И здесь возникает центральный вопрос: а будут ли темпы роста экономики в предстоящие годы такими же сильными, какими они были в прошлом? Естественно, это будет зависеть от темпов технологических изменений. Инвестиции в исследования и разработки, а особенно в базовые научные исследования, являются важным определяющим фактором, хотя и с большой задержкой во времени. Тот факт, что администрация предлагает сокращать подобные расходы, не сулит ничего хорошего.

Но даже помимо этого сохраняется значительная неопределённость. В последние 50 лет подушевые темпы роста ВВП сильно варьировались — от уровня 2-3% в год в десятилетия после Второй мировой войны до 0,7% в минувшем десятилетии. Впрочем, не исключено, что вокруг темпов роста слишком много фетишизма, особенно если мы задумаемся об экологическом ущербе, а тем более о том, что этот рост может и не принести значительных выгод подавляющему большинству граждан.

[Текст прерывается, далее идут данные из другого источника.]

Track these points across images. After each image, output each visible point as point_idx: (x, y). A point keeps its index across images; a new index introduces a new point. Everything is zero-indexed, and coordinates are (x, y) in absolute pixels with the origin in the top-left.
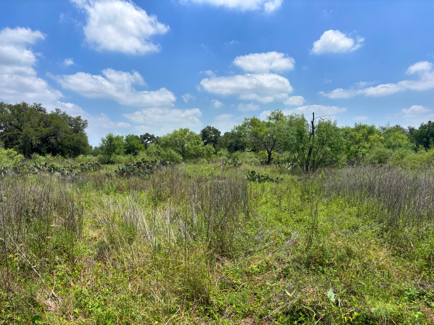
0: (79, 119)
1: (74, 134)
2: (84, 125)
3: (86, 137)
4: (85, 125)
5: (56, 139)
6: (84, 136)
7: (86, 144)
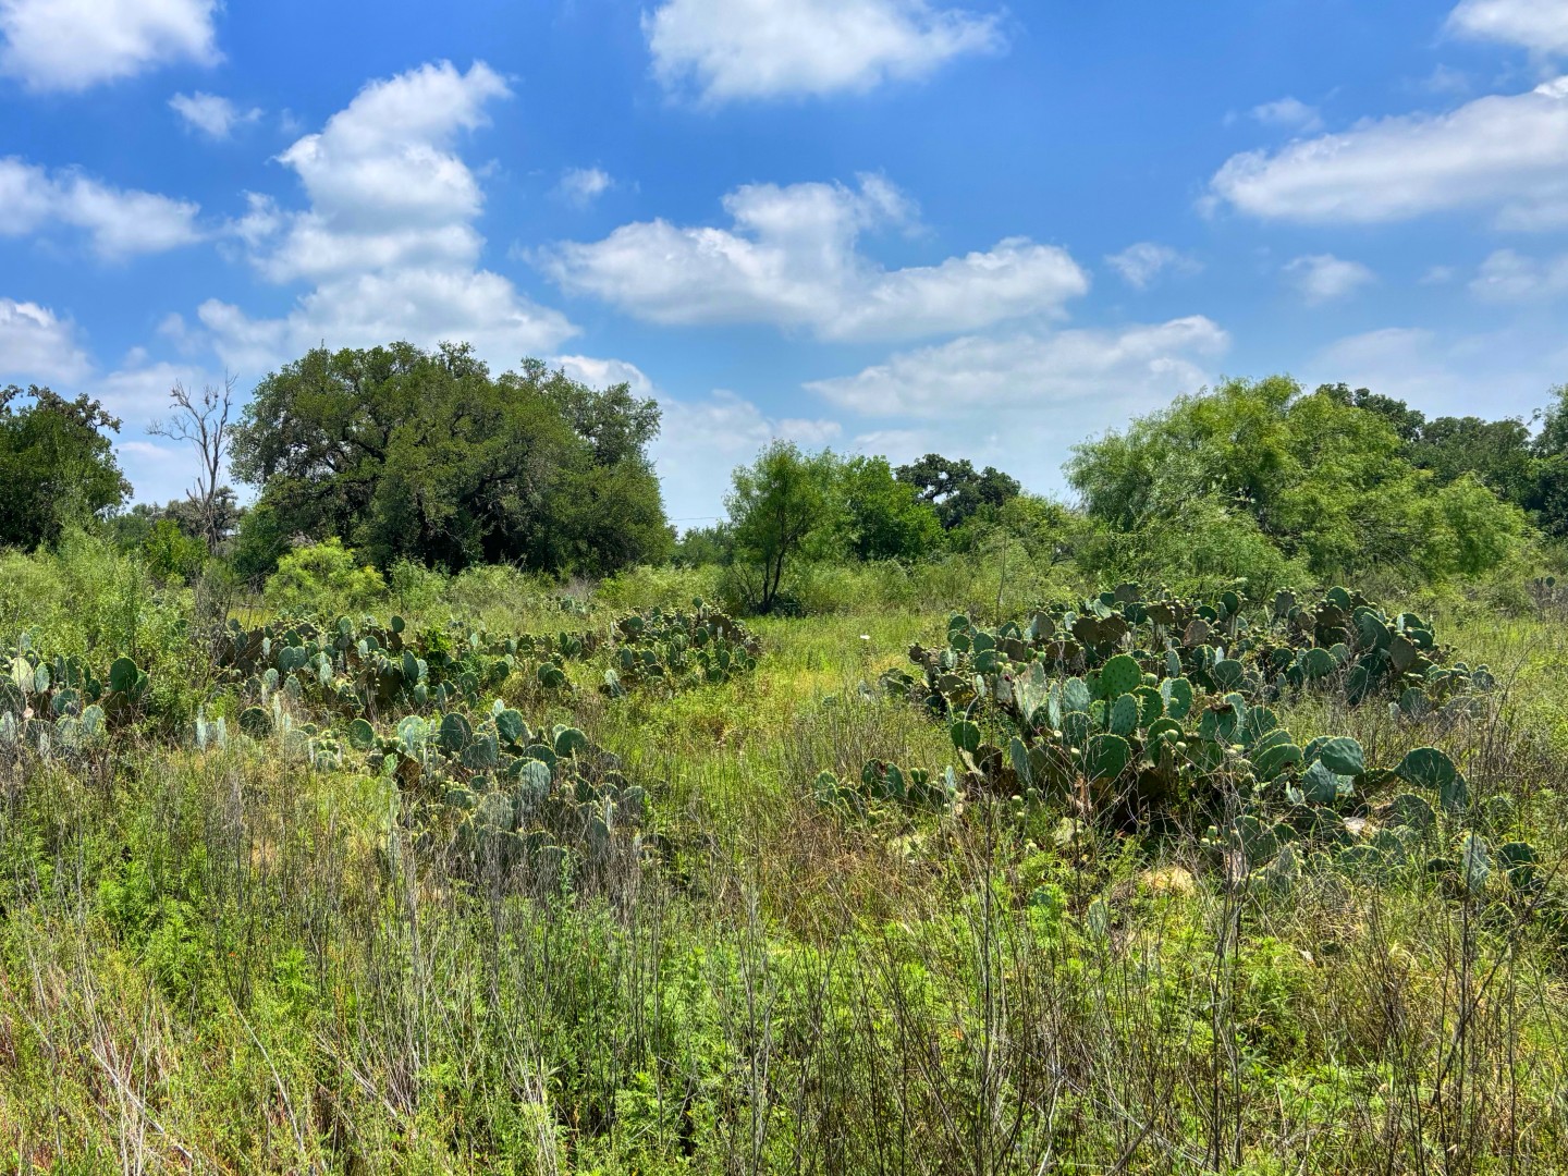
0: (619, 397)
1: (599, 471)
2: (640, 426)
3: (652, 483)
4: (646, 423)
5: (523, 497)
6: (641, 477)
7: (649, 516)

Есть множество уроков, которые предстоит выучить, по мере того как мы размышляем над кризисом 2008 года. Однако самый важный урок таков: проблема была — и остаётся — политической, а не экономической. Ничто не мешает управлять нашей экономикой таким образом, который обеспечивает полную занятость и всеобщее процветание. Вековая стагнация — это всего лишь оправдание за ошибочную экономическую политику. Если и пока не будут преодолены эгоизм и близорукость, определяющие нашу политику (а особенно в США под управлением Трампа и его республиканских помощников), экономика, служащая многим, а не нескольким, будет оставаться недостижимой мечтой. Даже в периоды повышения ВВП доходы большинства граждан продолжат стагнировать.